• **YOUR TASK**
An exact copy of the entries is required, with every image omitted.

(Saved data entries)
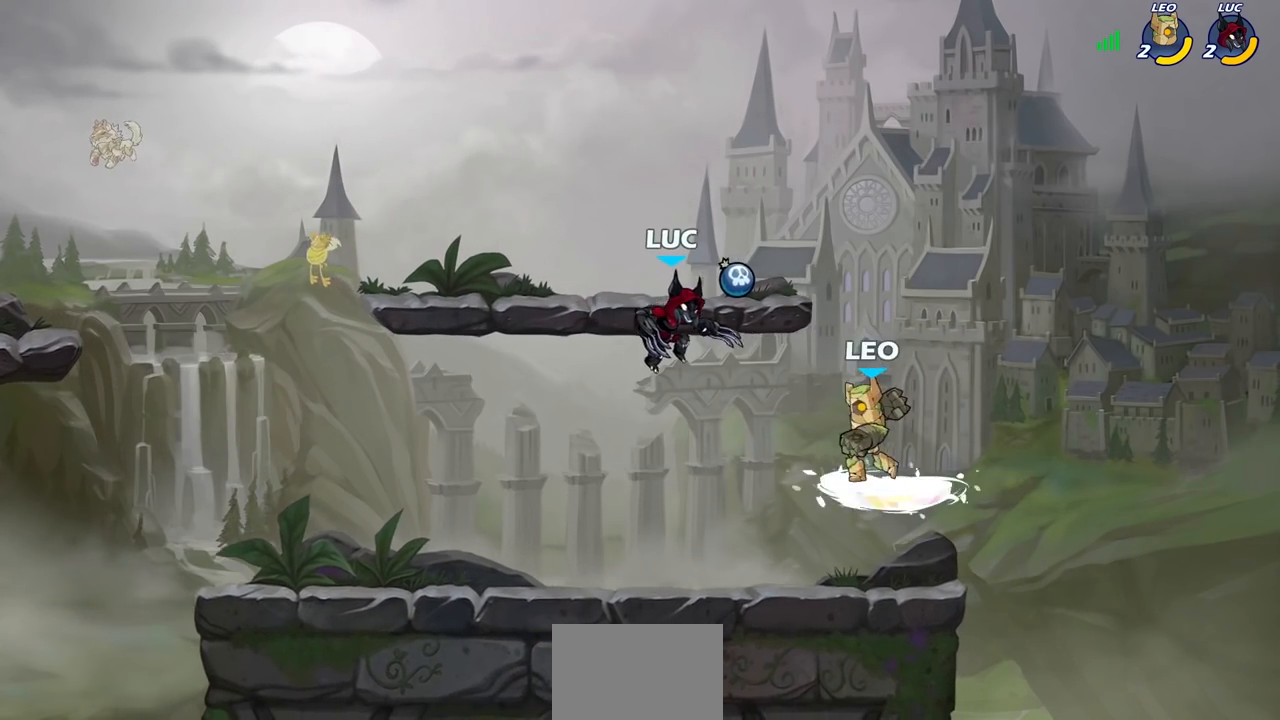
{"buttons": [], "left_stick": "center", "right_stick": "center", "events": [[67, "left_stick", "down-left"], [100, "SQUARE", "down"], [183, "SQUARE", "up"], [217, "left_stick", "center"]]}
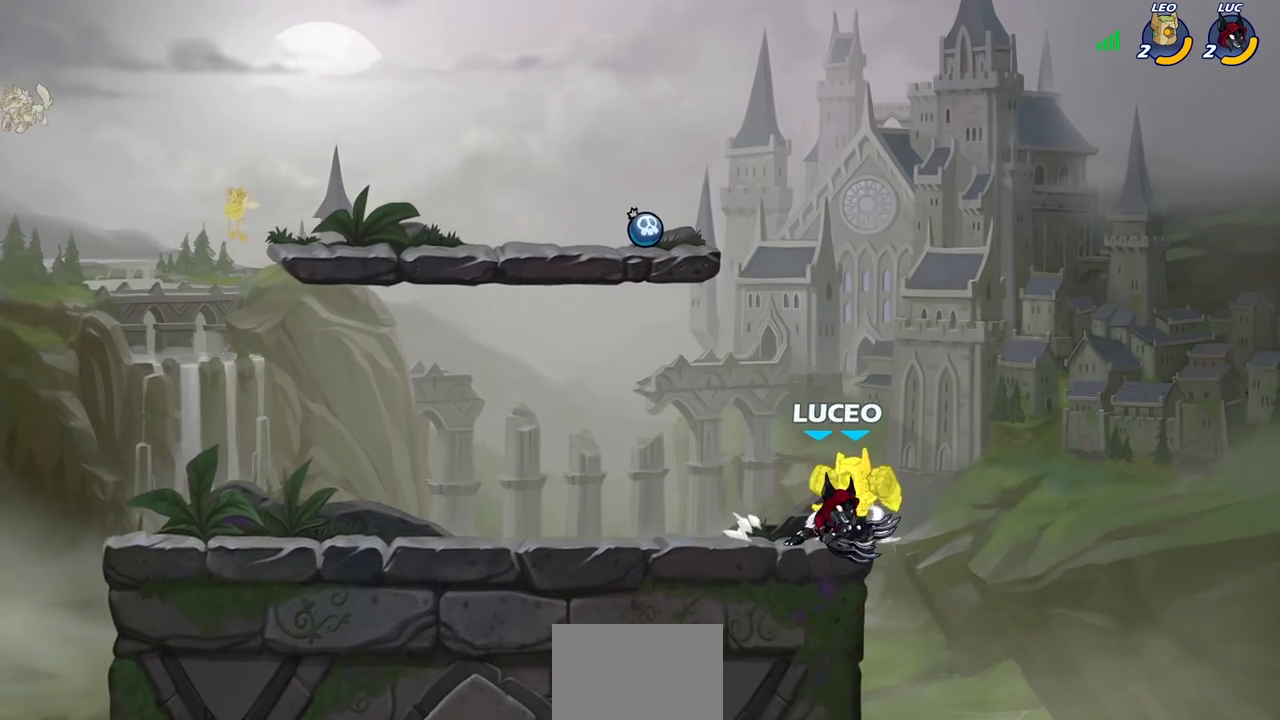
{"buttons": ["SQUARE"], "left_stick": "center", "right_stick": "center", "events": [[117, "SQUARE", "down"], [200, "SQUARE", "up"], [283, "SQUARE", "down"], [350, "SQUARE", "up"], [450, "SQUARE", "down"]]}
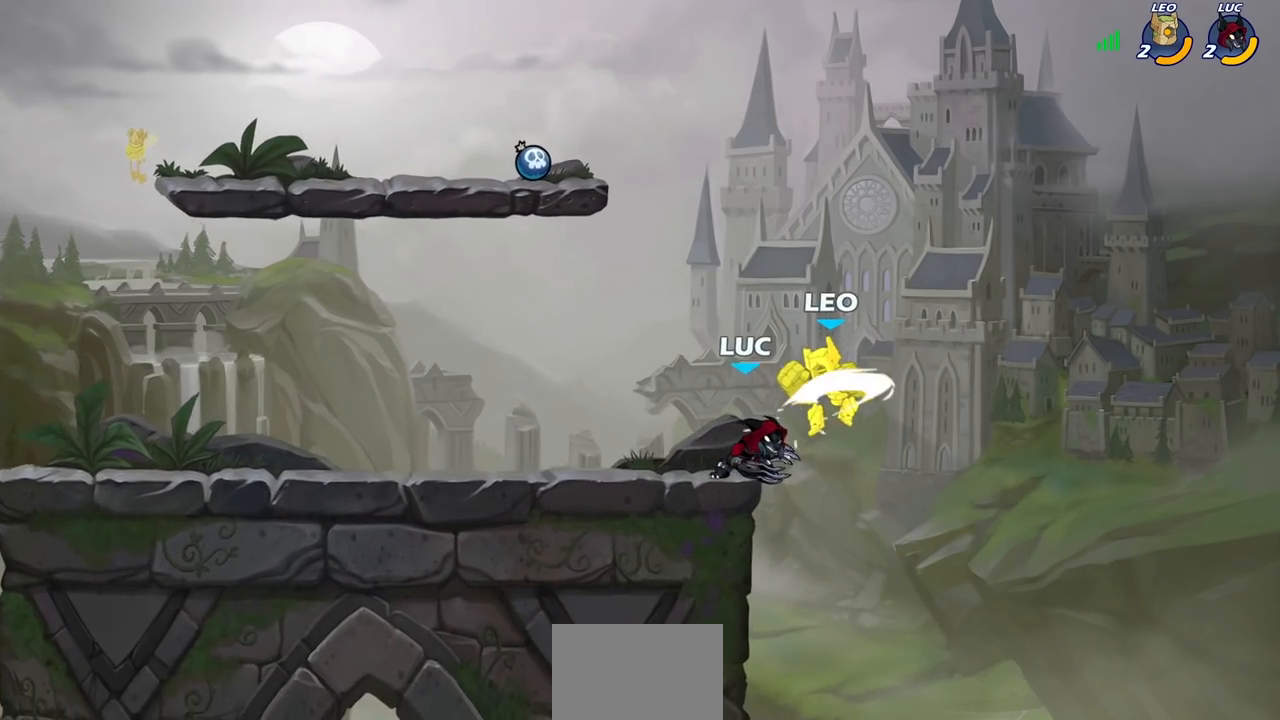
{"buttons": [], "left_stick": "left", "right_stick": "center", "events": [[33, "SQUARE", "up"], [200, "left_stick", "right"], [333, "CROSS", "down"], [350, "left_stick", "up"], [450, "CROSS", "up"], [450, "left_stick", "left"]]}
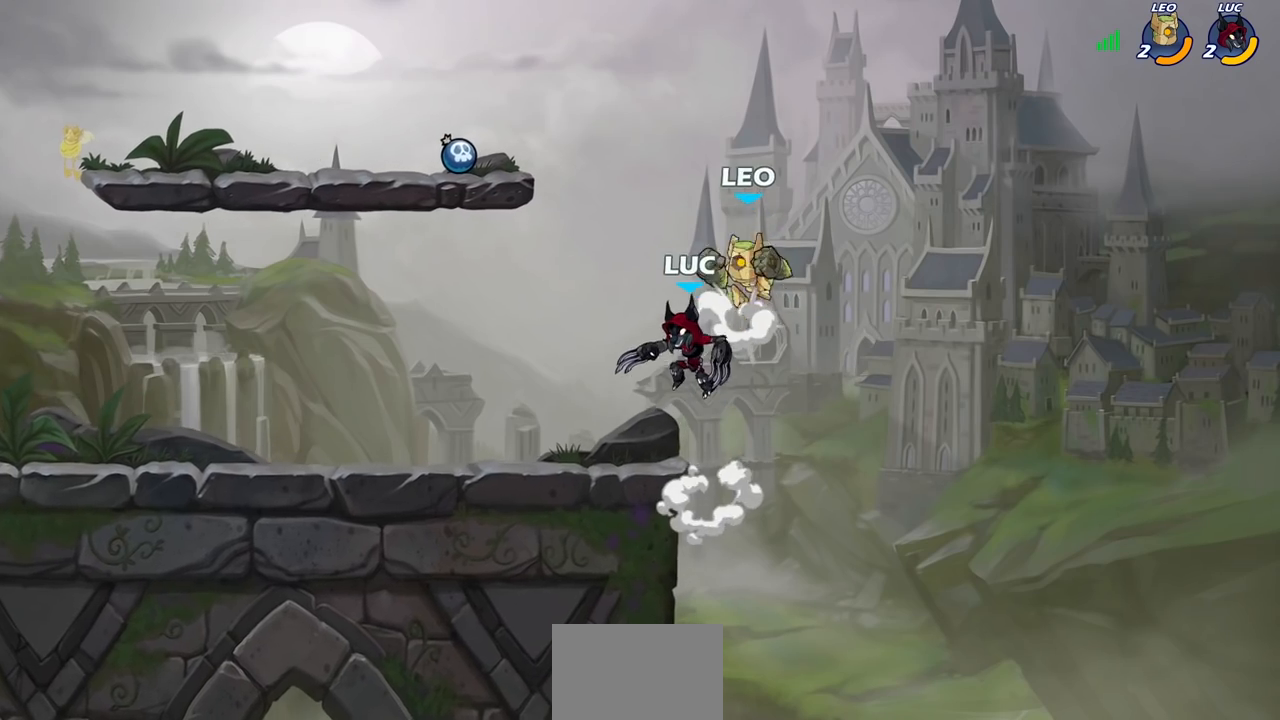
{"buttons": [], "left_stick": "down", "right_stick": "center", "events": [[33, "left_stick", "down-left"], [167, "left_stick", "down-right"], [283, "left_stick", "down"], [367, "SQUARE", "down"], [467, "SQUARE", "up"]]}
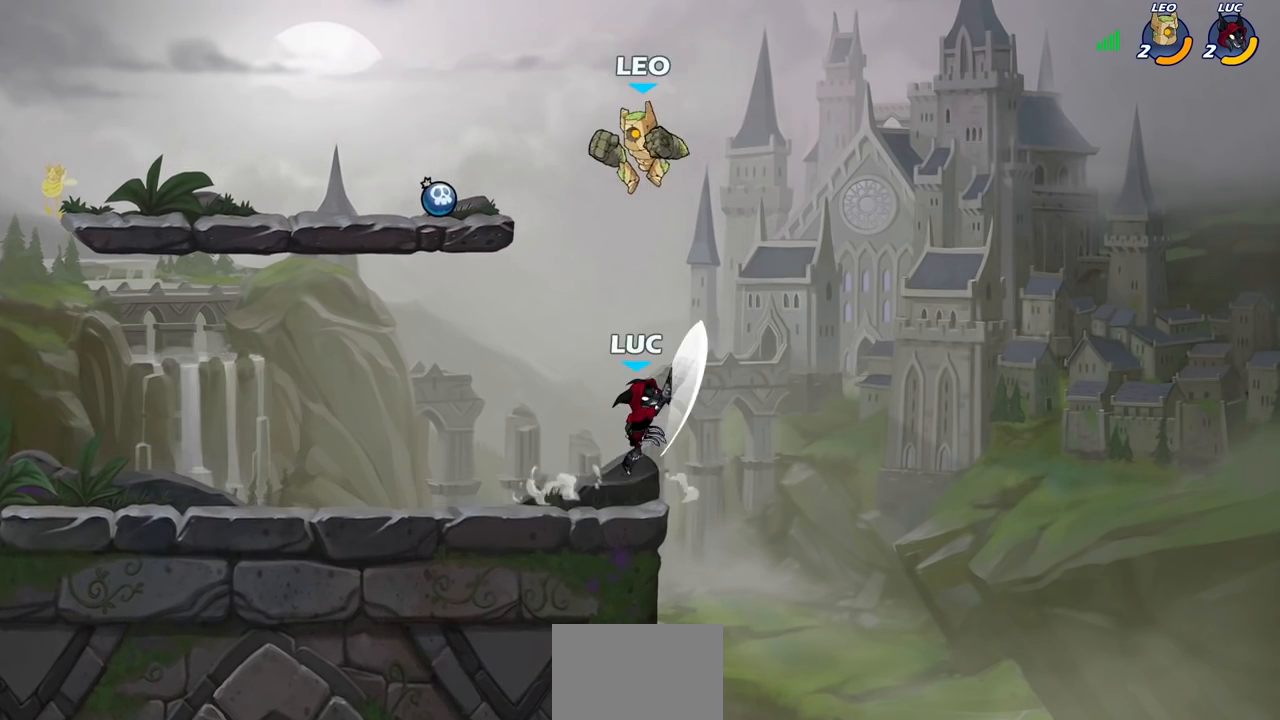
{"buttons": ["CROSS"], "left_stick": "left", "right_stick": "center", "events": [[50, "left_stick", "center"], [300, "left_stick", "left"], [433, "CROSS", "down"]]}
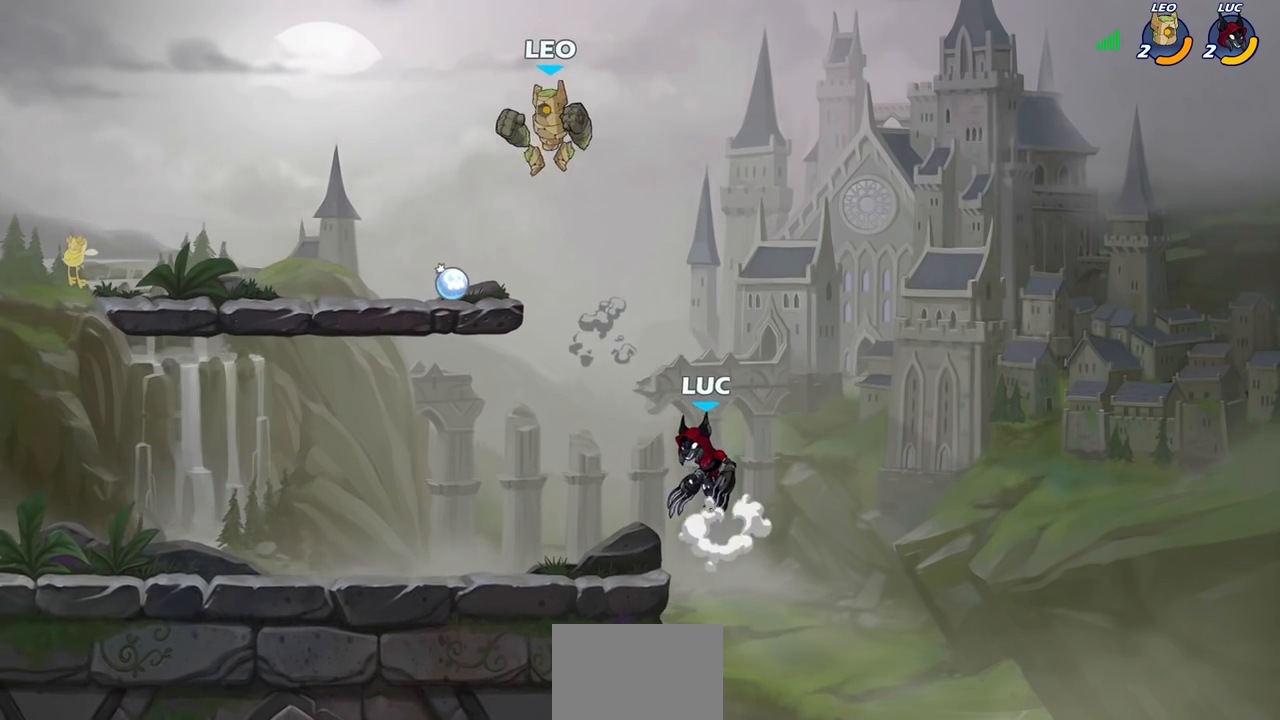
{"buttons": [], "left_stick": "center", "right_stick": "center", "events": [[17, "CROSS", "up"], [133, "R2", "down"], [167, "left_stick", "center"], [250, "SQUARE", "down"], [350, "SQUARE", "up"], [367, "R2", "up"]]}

• **RESPONSE TO THIS TASK**
{"buttons": [], "left_stick": "center", "right_stick": "center", "events": [[67, "left_stick", "down-left"], [100, "SQUARE", "down"], [183, "SQUARE", "up"], [217, "left_stick", "center"]]}
{"buttons": ["SQUARE"], "left_stick": "center", "right_stick": "center", "events": [[117, "SQUARE", "down"], [200, "SQUARE", "up"], [283, "SQUARE", "down"], [350, "SQUARE", "up"], [450, "SQUARE", "down"]]}
{"buttons": [], "left_stick": "left", "right_stick": "center", "events": [[33, "SQUARE", "up"], [200, "left_stick", "right"], [333, "CROSS", "down"], [350, "left_stick", "up"], [450, "CROSS", "up"], [450, "left_stick", "left"]]}
{"buttons": [], "left_stick": "down", "right_stick": "center", "events": [[33, "left_stick", "down-left"], [167, "left_stick", "down-right"], [283, "left_stick", "down"], [367, "SQUARE", "down"], [467, "SQUARE", "up"]]}
{"buttons": ["CROSS"], "left_stick": "left", "right_stick": "center", "events": [[50, "left_stick", "center"], [300, "left_stick", "left"], [433, "CROSS", "down"]]}
{"buttons": [], "left_stick": "center", "right_stick": "center", "events": [[17, "CROSS", "up"], [133, "R2", "down"], [167, "left_stick", "center"], [250, "SQUARE", "down"], [350, "SQUARE", "up"], [367, "R2", "up"]]}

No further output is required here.